## BRIEF
According to the text on Singapore, which language is the national language?

Trade (1999): Exports--$115 billion: petroleum products, food/beverages, chemicals, textile/garments, electronic components, telecommunication apparatus, transport equipment. Major markets--U.S. (19%), EU (19%), Malaysia (17%), Hong Kong (8%), and Japan (7%). Imports--$111 billion: aircraft, crude oil and petroleum products, electronic components, radio and television receivers/parts, motor vehicles, chemicals, food/beverages, iron/steel, textile yarns/fabrics. Major suppliers--U.S. (17%), Japan (17%), Malaysia (16%) and EU (13%).


Singapore is one of the most densely populated countries in the world. The annual growth rate for 1999 was 2.8% (including resident foreigners).

Singapore has a varied linguistic, cultural, and religious heritage. Malay is the national language, but Chinese, English, and Tamil also are official languages. English is widely used in the government, professions, businesses, and schools.

(Items from a data source)
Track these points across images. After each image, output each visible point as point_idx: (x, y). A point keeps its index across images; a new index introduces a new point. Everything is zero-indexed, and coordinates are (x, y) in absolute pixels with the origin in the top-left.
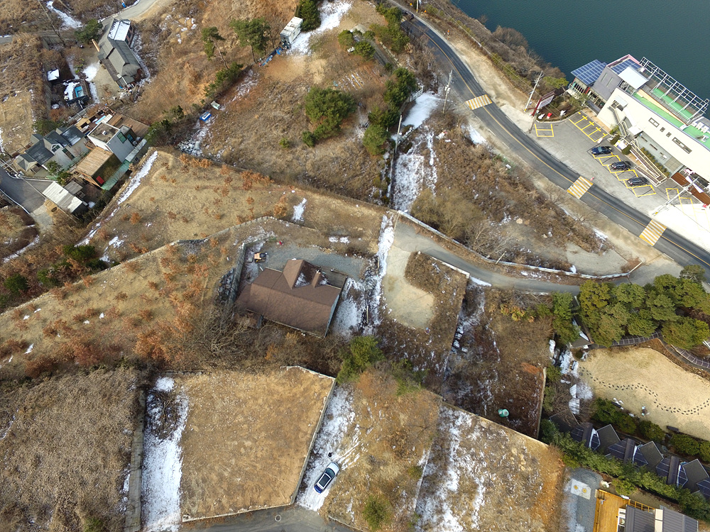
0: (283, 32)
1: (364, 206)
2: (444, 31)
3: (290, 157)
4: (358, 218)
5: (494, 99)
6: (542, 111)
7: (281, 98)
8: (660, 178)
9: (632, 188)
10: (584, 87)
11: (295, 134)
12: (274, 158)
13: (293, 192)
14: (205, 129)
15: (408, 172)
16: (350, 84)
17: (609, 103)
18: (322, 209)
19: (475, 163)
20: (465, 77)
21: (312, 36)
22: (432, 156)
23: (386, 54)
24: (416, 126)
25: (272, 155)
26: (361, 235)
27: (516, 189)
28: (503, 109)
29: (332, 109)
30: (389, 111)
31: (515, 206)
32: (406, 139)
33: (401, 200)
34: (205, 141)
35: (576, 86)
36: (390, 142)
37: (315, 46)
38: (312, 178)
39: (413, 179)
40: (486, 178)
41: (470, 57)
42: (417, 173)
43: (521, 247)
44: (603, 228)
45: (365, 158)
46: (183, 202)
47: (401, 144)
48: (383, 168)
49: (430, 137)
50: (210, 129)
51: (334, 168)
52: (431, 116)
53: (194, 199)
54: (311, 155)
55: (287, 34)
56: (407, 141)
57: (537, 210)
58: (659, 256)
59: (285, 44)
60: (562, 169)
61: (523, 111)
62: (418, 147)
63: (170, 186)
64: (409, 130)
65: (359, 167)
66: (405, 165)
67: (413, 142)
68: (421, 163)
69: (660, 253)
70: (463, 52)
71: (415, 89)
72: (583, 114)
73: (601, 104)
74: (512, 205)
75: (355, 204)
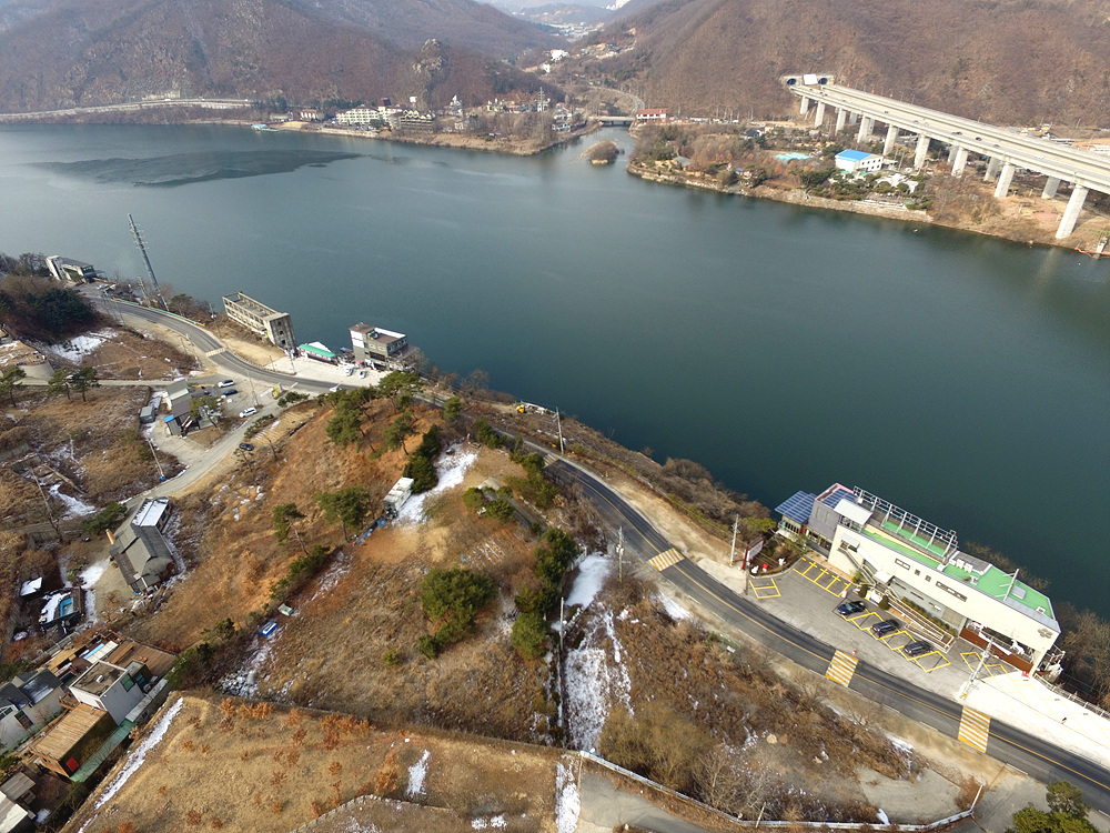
0: (387, 498)
1: (525, 751)
2: (601, 473)
3: (399, 680)
4: (518, 774)
5: (685, 553)
6: (754, 562)
7: (385, 588)
8: (946, 639)
9: (914, 658)
10: (799, 526)
11: (408, 641)
12: (374, 685)
13: (407, 740)
14: (267, 648)
15: (585, 679)
16: (484, 557)
17: (836, 544)
18: (457, 766)
19: (682, 650)
20: (639, 529)
21: (427, 498)
22: (616, 648)
23: (530, 511)
24: (586, 605)
25: (371, 679)
26: (524, 807)
27: (752, 685)
28: (701, 564)
29: (462, 599)
30: (544, 590)
31: (758, 712)
32: (574, 626)
33: (581, 729)
34: (265, 670)
35: (788, 525)
36: (551, 634)
37: (430, 511)
38: (436, 711)
39: (595, 689)
40: (703, 673)
41: (641, 502)
42: (598, 679)
43: (788, 786)
44: (900, 732)
45: (516, 667)
46: (216, 787)
47: (567, 634)
48: (546, 680)
49: (608, 619)
50: (274, 649)
51: (470, 688)
52: (604, 588)
53: (237, 778)
54: (433, 671)
55: (392, 499)
56: (577, 630)
57: (792, 715)
58: (1002, 770)
59: (391, 512)
60: (807, 642)
61: (728, 564)
62: (593, 636)
63: (197, 758)
64: (576, 612)
65: (509, 683)
66: (578, 668)
67: (585, 630)
68: (602, 662)
69: (1002, 765)
70: (630, 496)
71: (576, 553)
72: (808, 560)
73: (828, 546)
74: (752, 714)
75: (509, 749)
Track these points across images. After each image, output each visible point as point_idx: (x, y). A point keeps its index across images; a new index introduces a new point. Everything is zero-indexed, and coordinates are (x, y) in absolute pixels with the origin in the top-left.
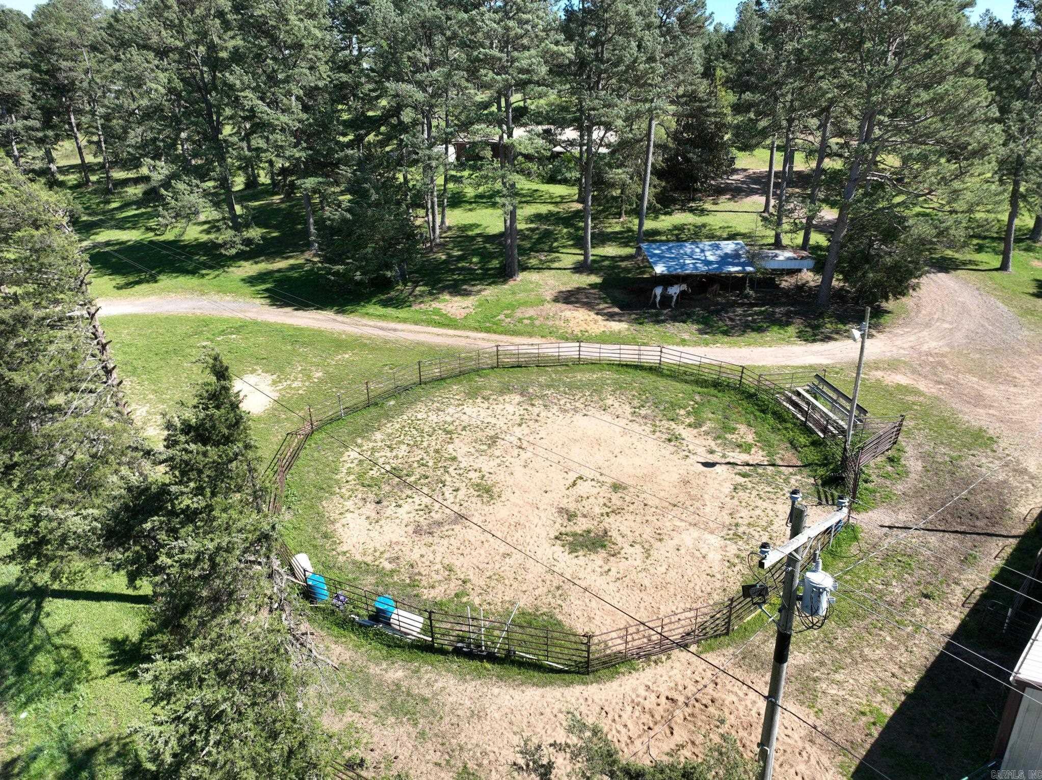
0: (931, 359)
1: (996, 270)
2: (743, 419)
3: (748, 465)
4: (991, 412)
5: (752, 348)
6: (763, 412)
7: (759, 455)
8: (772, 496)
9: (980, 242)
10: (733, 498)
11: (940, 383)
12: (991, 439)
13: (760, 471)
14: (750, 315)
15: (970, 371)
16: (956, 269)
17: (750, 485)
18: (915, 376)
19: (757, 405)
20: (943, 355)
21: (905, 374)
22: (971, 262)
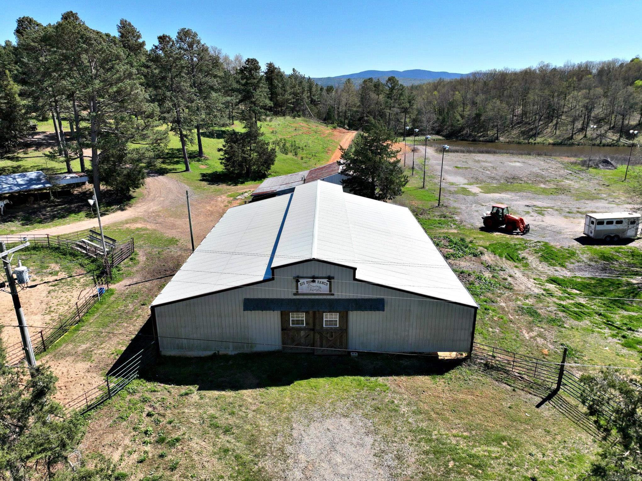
0: (153, 214)
1: (184, 171)
2: (53, 261)
3: (56, 280)
4: (178, 230)
5: (57, 227)
6: (64, 255)
7: (62, 275)
8: (70, 290)
9: (178, 159)
10: (48, 297)
11: (156, 223)
12: (177, 240)
13: (63, 281)
14: (56, 211)
15: (171, 216)
16: (167, 173)
17: (57, 289)
18: (145, 223)
19: (61, 252)
20: (159, 212)
21: (141, 223)
22: (173, 169)
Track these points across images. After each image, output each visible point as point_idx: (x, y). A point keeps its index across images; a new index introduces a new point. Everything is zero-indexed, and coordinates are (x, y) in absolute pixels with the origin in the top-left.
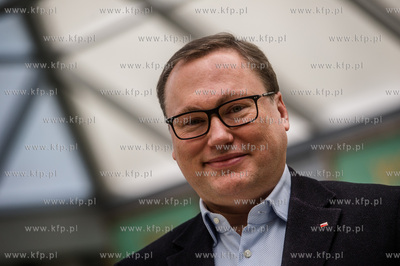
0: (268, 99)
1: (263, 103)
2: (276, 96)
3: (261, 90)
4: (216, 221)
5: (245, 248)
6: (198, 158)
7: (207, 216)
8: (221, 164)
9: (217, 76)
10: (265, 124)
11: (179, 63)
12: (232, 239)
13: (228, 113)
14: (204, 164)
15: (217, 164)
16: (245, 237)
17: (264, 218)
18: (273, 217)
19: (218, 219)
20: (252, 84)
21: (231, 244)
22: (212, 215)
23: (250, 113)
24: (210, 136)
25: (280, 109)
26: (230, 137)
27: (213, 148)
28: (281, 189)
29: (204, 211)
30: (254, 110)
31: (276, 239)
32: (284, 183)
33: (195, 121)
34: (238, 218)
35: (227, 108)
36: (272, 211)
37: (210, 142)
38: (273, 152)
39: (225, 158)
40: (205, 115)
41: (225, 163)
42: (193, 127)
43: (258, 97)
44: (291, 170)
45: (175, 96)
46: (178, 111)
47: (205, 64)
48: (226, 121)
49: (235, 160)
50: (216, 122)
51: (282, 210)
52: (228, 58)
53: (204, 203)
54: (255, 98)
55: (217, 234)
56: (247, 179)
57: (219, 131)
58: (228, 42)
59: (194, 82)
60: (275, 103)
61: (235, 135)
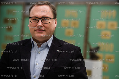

## EXERCISE RESULT
Malay